PROBLEM
Search the data below for "butt" and report how many lines contain it, with no other text.

==== ENTRIES SUPPLIED ====

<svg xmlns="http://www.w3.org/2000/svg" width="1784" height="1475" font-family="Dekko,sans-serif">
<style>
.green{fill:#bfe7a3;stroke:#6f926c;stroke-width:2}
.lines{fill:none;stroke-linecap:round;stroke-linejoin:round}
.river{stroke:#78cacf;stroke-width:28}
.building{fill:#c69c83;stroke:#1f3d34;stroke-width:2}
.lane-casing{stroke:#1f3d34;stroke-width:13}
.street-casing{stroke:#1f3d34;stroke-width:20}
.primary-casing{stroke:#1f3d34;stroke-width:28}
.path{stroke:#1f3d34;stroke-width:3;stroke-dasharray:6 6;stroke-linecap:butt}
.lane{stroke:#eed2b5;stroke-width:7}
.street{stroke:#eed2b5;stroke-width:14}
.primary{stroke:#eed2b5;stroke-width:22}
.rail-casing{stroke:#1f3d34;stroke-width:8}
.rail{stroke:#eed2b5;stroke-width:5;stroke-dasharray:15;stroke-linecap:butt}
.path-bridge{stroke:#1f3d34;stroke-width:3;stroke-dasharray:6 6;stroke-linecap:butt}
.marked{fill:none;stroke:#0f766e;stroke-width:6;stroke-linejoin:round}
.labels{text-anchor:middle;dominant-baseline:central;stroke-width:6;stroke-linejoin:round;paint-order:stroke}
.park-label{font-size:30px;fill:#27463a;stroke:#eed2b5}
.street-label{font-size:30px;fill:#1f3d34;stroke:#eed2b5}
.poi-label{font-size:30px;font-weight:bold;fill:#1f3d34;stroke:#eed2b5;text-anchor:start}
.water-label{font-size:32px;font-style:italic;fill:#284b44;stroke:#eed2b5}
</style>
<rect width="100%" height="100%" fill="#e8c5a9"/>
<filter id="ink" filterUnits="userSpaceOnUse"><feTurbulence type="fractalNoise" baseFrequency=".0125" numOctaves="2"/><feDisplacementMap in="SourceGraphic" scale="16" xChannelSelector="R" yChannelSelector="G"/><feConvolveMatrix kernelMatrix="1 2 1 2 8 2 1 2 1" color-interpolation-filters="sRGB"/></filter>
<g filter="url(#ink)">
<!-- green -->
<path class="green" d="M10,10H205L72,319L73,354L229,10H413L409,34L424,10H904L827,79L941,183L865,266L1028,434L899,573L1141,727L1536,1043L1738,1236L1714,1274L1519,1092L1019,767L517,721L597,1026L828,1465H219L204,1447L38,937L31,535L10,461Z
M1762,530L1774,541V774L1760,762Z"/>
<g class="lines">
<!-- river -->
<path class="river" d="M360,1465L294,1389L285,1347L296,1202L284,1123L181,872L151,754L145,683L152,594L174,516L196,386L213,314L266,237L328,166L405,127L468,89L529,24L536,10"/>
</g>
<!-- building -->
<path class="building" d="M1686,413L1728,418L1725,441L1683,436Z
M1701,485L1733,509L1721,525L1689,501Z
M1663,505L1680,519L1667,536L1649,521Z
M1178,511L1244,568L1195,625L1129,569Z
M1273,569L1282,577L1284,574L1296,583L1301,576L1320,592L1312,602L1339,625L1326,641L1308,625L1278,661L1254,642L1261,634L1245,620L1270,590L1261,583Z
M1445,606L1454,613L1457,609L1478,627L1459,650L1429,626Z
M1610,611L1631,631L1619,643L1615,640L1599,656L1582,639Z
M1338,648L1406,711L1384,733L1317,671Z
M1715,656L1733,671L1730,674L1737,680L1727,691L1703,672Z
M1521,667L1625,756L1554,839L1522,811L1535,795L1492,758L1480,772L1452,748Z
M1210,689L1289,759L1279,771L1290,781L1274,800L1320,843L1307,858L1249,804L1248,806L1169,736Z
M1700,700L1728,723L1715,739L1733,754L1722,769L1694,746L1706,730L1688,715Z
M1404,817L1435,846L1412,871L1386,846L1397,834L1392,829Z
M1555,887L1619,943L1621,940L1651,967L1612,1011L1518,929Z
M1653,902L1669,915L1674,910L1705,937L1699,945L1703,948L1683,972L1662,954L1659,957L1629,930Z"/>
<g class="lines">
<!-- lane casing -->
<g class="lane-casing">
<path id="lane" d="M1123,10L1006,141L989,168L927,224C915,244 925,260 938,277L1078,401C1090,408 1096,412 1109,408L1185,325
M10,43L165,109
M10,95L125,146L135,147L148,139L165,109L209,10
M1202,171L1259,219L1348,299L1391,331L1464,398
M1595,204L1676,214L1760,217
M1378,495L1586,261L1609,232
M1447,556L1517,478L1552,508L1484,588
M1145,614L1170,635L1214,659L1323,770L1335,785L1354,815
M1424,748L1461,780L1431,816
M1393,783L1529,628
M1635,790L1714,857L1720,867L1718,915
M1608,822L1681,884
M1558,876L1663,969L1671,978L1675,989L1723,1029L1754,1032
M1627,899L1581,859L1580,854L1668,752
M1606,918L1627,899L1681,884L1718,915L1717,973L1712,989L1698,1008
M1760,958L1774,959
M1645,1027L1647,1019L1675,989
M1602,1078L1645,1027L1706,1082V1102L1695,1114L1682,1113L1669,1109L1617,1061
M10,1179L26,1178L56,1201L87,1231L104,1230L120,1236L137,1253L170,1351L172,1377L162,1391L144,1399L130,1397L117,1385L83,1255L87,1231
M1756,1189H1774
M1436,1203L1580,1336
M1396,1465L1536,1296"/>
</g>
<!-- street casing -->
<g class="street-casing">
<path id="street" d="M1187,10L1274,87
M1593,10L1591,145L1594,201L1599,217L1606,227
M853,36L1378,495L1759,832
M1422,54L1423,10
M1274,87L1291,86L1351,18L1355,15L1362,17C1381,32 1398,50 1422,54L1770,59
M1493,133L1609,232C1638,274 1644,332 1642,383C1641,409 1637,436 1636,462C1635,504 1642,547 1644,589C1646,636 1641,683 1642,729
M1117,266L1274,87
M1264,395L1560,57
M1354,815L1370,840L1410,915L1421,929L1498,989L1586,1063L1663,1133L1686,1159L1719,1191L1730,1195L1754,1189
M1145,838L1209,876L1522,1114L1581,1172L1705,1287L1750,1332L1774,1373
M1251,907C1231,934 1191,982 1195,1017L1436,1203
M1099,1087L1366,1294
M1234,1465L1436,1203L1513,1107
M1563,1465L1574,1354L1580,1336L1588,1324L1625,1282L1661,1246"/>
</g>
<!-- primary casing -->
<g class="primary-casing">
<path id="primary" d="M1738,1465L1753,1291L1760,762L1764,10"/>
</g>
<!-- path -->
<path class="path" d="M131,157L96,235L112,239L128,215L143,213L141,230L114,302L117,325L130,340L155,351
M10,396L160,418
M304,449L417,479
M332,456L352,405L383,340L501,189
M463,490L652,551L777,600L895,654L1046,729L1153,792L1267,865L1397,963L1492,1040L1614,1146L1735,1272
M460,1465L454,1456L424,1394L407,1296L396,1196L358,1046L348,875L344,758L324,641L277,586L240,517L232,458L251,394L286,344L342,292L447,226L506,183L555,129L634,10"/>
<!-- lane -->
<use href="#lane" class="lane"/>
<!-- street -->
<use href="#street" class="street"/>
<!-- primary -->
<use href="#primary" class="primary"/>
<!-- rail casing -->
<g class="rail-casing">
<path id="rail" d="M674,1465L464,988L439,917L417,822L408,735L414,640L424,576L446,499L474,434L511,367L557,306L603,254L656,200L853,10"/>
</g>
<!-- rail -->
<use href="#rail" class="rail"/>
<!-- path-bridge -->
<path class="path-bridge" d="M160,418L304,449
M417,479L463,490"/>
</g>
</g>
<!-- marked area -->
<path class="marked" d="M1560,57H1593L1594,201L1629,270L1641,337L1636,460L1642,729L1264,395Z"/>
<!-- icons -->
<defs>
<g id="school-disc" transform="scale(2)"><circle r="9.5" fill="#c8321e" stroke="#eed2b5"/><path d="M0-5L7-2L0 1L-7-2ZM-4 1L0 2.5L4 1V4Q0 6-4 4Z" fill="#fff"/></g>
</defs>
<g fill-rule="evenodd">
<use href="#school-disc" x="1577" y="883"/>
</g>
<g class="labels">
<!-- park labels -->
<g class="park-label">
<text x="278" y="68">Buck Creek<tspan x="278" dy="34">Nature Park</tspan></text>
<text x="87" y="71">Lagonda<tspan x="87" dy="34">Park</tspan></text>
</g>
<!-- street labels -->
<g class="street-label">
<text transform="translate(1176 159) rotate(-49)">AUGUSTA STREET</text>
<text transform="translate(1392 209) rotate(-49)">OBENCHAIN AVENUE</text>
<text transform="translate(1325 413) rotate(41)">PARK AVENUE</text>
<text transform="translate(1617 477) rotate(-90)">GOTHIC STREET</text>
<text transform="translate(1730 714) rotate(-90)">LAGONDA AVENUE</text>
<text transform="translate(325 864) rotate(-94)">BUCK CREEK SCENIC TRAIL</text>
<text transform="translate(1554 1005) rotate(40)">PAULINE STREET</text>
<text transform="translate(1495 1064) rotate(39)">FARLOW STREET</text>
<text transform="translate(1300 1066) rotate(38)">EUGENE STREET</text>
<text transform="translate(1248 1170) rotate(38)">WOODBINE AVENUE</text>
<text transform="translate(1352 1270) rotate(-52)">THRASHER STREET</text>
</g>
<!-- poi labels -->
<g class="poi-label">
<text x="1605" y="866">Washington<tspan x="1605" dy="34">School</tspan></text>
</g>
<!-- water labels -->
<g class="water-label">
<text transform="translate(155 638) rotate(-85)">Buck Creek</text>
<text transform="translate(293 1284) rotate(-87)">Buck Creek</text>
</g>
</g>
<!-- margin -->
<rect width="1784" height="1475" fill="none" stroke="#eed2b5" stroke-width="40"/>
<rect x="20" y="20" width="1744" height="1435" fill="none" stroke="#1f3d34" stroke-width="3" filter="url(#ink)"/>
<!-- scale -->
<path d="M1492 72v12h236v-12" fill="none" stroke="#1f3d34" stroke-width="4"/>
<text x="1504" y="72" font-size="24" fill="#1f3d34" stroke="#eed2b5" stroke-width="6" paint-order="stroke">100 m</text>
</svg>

====

ANSWER BOX
3